1929 Legitimacy Act a dinosaur

The Law Reform Commission is to be commended for reviewing status-of-children legislation, and we urge legislators to review and pass the new law as soon as possible after its completion.

 

The 1929 Legitimacy Act currently in effect unjustly discriminates against children born out of wedlock. This fact alone puts the territory in direct contravention of the United Nations’ Universal Declaration of Human Rights and the Convention on the Rights of the Child. Moreover, the law also codifies a long-held and unfair social prejudice against so-called “illegitimate” children.

Lawmakers discussed the issue in the Legislative Council in 1999. However, after it proved highly controversial, they took no further action.

Now, the new government should follow the lead of other developed countries and territories around the world, which eliminated similar legitimacy legislation long ago — including the United Kingdom, the origin of the VI’s law.

There is no compelling reason to keep the existing act on the books.

The main argument against change seems to come from parents who fear that children fathered outside of their marriage will inherit property without their consent. This argument seems specious, considering that parents can pass their property to anyone they choose simply by making a will.

Others suggest that changing the legislation would encourage marital infidelity. We doubt this would be the case, but even if it were, infidelity is a social problem best addressed by means that don’t victimise innocent children.

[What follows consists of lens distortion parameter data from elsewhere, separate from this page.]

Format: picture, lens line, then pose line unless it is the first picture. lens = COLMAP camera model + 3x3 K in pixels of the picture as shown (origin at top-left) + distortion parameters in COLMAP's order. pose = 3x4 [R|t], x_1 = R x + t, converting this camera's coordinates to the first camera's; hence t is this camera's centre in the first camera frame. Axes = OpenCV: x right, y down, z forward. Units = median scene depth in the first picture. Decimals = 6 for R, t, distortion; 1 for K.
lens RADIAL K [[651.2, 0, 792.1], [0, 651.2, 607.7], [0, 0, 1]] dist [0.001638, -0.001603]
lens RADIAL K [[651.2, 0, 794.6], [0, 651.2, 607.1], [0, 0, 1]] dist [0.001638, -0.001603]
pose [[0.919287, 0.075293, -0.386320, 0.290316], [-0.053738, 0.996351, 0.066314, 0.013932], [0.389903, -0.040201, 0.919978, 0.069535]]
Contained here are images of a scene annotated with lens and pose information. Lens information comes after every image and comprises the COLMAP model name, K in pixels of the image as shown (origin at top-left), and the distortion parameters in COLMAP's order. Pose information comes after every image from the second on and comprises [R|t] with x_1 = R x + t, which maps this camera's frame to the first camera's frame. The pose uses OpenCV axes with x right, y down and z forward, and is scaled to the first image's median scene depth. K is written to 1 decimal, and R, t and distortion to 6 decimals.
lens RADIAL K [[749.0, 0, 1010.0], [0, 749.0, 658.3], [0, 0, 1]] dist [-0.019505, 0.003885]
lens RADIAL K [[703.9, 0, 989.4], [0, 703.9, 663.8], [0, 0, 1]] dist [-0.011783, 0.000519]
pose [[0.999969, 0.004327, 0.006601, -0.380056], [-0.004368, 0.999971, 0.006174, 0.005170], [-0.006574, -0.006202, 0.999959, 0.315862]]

Children born out of wedlock are certainly a major concern for a territory where many single parents face child-rearing responsibilities alone. But the solution is not to continue to uphold the outdated Legitimacy Act.

The new law would also bring the current legislation up to date in other respects, including presumptions of paternity and artificial conception, according to the LRC. No doubt these changes are badly needed as well.

The commission is right to revisit the 1929 act and to gather public input in the process. We hope the draft law will be completed soon, and that the recently elected government will show its commitment to children’s rights by passing it with all possible haste.